John Doyle: Thank you, Nick. And David, I would add, Oliver Wyman is just one of the ways in which we can show up in a very, very different way in front of clients and prospects. And so, we have a unique collection of capabilities, certainly with them and the family. Do you have a follow-up, David?
David Motemaden: I do, yes. Thanks for that. Just a bigger picture question. I just sort of look over the last decade or the decade pre-pandemic, Marsh as an enterprise has grown organically in the 3% to 5% range, and we’ve obviously been well above that over the last three years, including 9% here in 2023. There’ve been a number of tailwinds, but you guys have also been investing in the business. So, I’m wondering if you think we can sustainably grow above that 3% to 5% organic growth we saw in the decade pre-pandemic as we think about the next several years.

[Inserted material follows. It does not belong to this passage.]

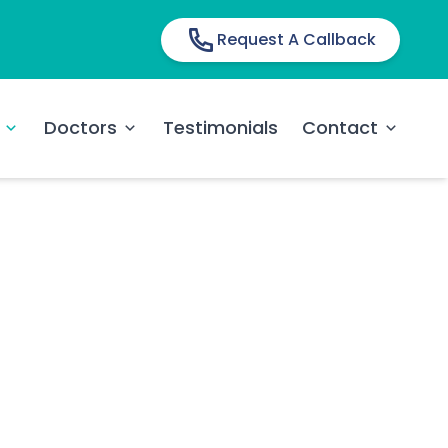
Request A Callback
Doctors
Testimonials
Contact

John Doyle: Yes, thanks, David. As I said just a couple of minutes ago, I think we’re a better business entering 2024 than we were in 2023. I thought we were an outstanding business leading into 2023, but we’ve been working hard at being a better growth business for many years now. Part of that’s reshaping the mix of business. As we’ve talked about, investing organically and inorganically. We’ve spent a lot of time refining our client engagement models and investing in sales operations and technology to support sales. And of course, in 2019, we made the biggest acquisition in our history with JLT. So, we were building up these capabilities going into 2020 when, of course, the pandemic hit. So, I knew we were ready to run coming out of the pandemic.
The macro environment, of course, has been supportive since the pandemic. And as I mentioned earlier, we expect the macros to continue to be supportive in in 2024. So, we think we’re well positioned. As I mentioned earlier, we expect mid single-digit revenue growth or better. So, we’re excited and quite optimistic heading into the year. Operator, next question, please.
Operator: Our next question comes from the line of Robert Cox with Goldman Sachs.
Robert Cox: Hey, thanks for taking my question. So, just curious if you could give us some more color on any changes in the middle market operating environment in particular, and anything you guys are thinking about in terms of competitive dynamics as some large peers enter this space in a bigger way.
John Doyle: I think you could ask Aon about NFP. I’m happy to talk about our middle market offering. I believe we have the best-in-class middle market US platform in MMA. It has been 12 years that we’ve been building our business here in the United States. And we’ve been building it out methodically and I’m very, very proud of it. We love competition. And so, I’ll take our team in the market, but we’re excited about our prospects at MMA. And candidly, I think we’re just getting started. And when we began this effort 12 years ago, there were 30,000 independent agents in the United States, and today there are 30,000 independent agents in the United States. So, there’s much more in front of us. Do you have a follow-up?